Bill to Restrain Abuse of Gov't Forfeiture in Pennsylvania Gets Gutted by Prosecutors
Senate sponsor on removal of conviction requirement: 'They want the money.'
Don't expect misuse of Pennsylvania's civil asset forfeiture to be restrained all that much under a reform bill making its way through the state legislature. Strong legislation to try to eliminate the worst of the abuses by police and prosecutors has been gutted in order to pass. There will still be some reform, but they're going to be modest and likely easily bypassed.
Pennsylvania has some of the worst civil asset forfeiture laws in the country when it comes to protecting the property rights and due process rights of citizens. Civil asset forfeiture is the process by which police and prosecutors seize and attempt to keep the property of people suspected of crimes. The word "suspected" matters. Because this is a "civil" process, people do not actually have to be convicted of crimes (or even charged!) in order to risk losing their property.
The twisted incentives created by this civil process leave it wide open for abuse, and the property-protecting activists of the Institute for Justice has been fighting for reforms. Pennsylvania has been one of their targets. They filed a class action lawsuit against the city of Philadelphia prompted by the case of a couple who risked losing their home to the city because their son was caught allegedly selling $40 worth of drugs. From IJ's analysis, law enforcement agencies and prosecutors in the state have raked in more than $150 million over 13 years.

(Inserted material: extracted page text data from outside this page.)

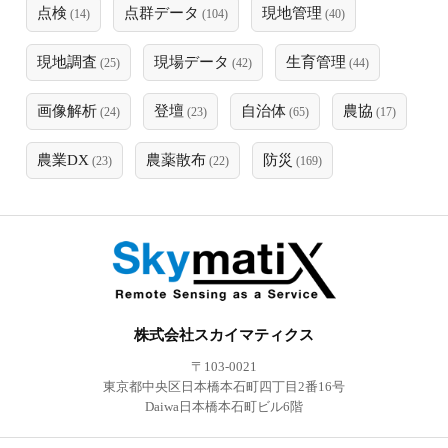
点検
点群データ
現地管理
(14)
(104)
(40)
現地調査
現場データ
生育管理
(25)
(42)
(44)
画像解析
登壇
自治体
農協
(24)
(23)
(65)
(17)
農業DX
農薬散布
防災
(23)
(22)
(169)
株式会社スカイマティクス
〒103-0021
東京都中央区日本橋本石町四丁目2番16号
Daiwa日本橋本石町ビル6階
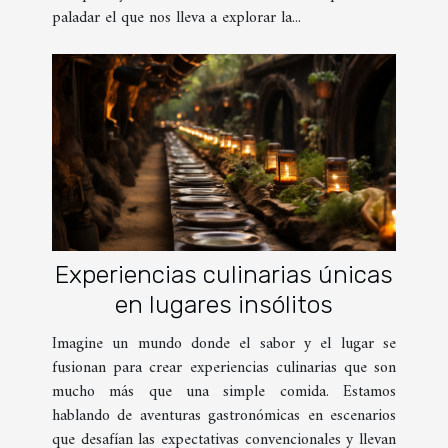
paladar el que nos lleva a explorar la...
Experiencias culinarias únicas
en lugares insólitos
Imagine un mundo donde el sabor y el lugar se
fusionan para crear experiencias culinarias que son
mucho más que una simple comida. Estamos
hablando de aventuras gastronómicas en escenarios
que desafían las expectativas convencionales y llevan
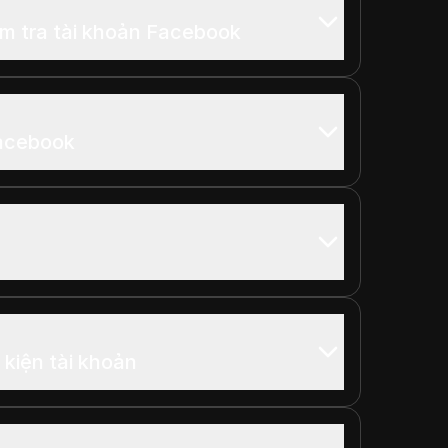
iểm tra tài khoản Facebook
acebook
 kiện tài khoản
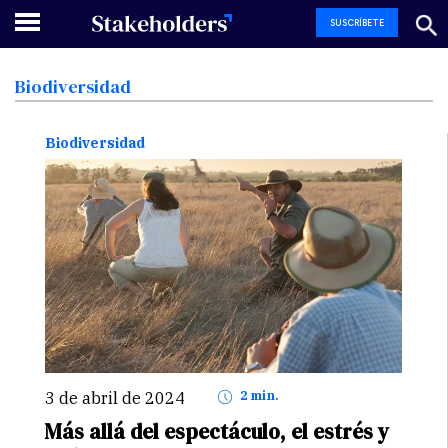
SUSCRÍBETE
Biodiversidad
Biodiversidad
3 de abril de 2024
2 min.
Más allá del espectáculo, el estrés y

Senate Bill 869 was an attempt to significantly reform this forfeiture process. Two of the proposed changes would have been huge deals. The first would have required criminal convictions in order to attempt to seize and keep somebody's property. That would essentially eliminate the "civil" part of civil asset forfeiture. The second major change would have required the money seized to go through a government general fund rather directly into the budgets of police or county attorneys' offices. This would have eliminated a significant incentive that encourages law enforcement to seize whatever they can. It also, incidentally, would have stopped local law enforcement from bypassing state restrictions by turning to the Department of Justice's asset forfeiture "Equitable Sharing" program. Law enforcement agencies can partner up with the DOJ for raids and then funnel the forfeitures through the federal program rather than the state, which also allows them to bypass tougher rules the state would apply. But the federal program requires that law enforcement agencies have their own funds to accept the money. The change to sending the money to the general fund would keep local police from bypassing state rules and running to the feds.
But those two reforms are gone now. David Gambacorta of Philadelphia Magazine researched and discovered that the state's District Attorneys Association pressured legislators to pull back on those two components. Of course, those two were the components that were most important to preventing abuse.

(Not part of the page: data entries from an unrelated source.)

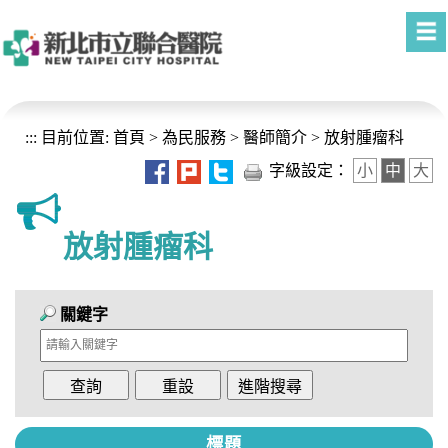
進入內容區塊
:::
目前位置:
首頁
>
為民服務
>
醫師簡介
>
放射腫瘤科
字級設定：
小
中
大
放射腫瘤科
關鍵字
標題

But there's still reform in the legislation and it's not completely worthless. The bill will increase the standard of proof to "clear and convincing evidence" that the property or money being seized is connected to a crime. That's one step below the amount of evidence required to convict somebody of a crime. And it will increase reporting requirements by law enforcement agencies and counties and also make it easier for citizens to find out how to attempt to get their stuff back.

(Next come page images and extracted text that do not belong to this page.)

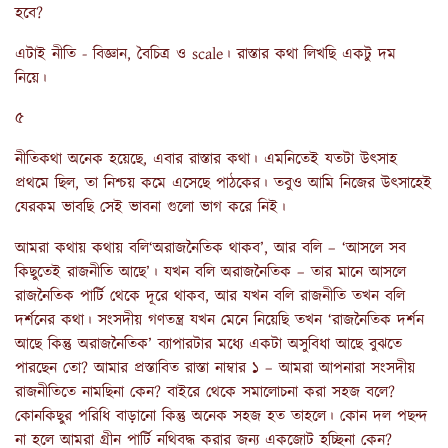
হবে?
এটাই নীতি - বিজ্ঞান, বৈচিত্র ও scale। রাস্তার কথা লিখছি একটু দম
নিয়ে।
৫
নীতিকথা অনেক হয়েছে, এবার রাস্তার কথা। এমনিতেই যতটা উৎসাহ
প্রথমে ছিল, তা নিশ্চয় কমে এসেছে পাঠকের। তবুও আমি নিজের উৎসাহেই
যেরকম ভাবছি সেই ভাবনা গুলো ভাগ করে নিই।
আমরা কথায় কথায় বলি‘অরাজনৈতিক থাকব’, আর বলি – ‘আসলে সব
কিছুতেই রাজনীতি আছে’। যখন বলি অরাজনৈতিক – তার মানে আসলে
রাজনৈতিক পার্টি থেকে দূরে থাকব, আর যখন বলি রাজনীতি তখন বলি
দর্শনের কথা। সংসদীয় গণতন্ত্র যখন মেনে নিয়েছি তখন ‘রাজনৈতিক দর্শন
আছে কিন্তু অরাজনৈতিক’ ব্যাপারটার মধ্যে একটা অসুবিধা আছে বুঝতে
পারছেন তো? আমার প্রস্তাবিত রাস্তা নাম্বার ১ – আমরা আপনারা সংসদীয়
রাজনীতিতে নামছিনা কেন? বাইরে থেকে সমালোচনা করা সহজ বলে?
কোনকিছুর পরিধি বাড়ানো কিন্তু অনেক সহজ হত তাহলে। কোন দল পছন্দ
না হলে আমরা গ্রীন পার্টি নথিবদ্ধ করার জন্য একজোট হচ্ছিনা কেন?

Still, IJ thinks that reporting requirement is not nearly enough and is hoping the House will give SB 869 some teeth back:
Even if the bill becomes law, it will not require reports to identify seized and forfeited assets, detail whether a seizure was challenged, record whether a suspect was convicted, or describe how property was disposed of (e.g. returned to an owner, sold, destroyed or retained by police). Reporting such details would shine a light on this source of secretive government funding.
Moreover, current reports are accessible only under the Commonwealth's time-consuming Right-to-Know Law, and the attorney general can make documents inaccessible to open records requests.
This means lawmakers are not getting vital information. In coming years, they must revisit whether a person acquitted of a crime should forfeit property and whether law enforcement should continue to fund operations using forfeiture proceeds. Policy debates must be based on facts—not conjecture. The best fix is to adopt a central tracking system and public website and to require agencies to post all seizures, forfeitures and uses of proceeds.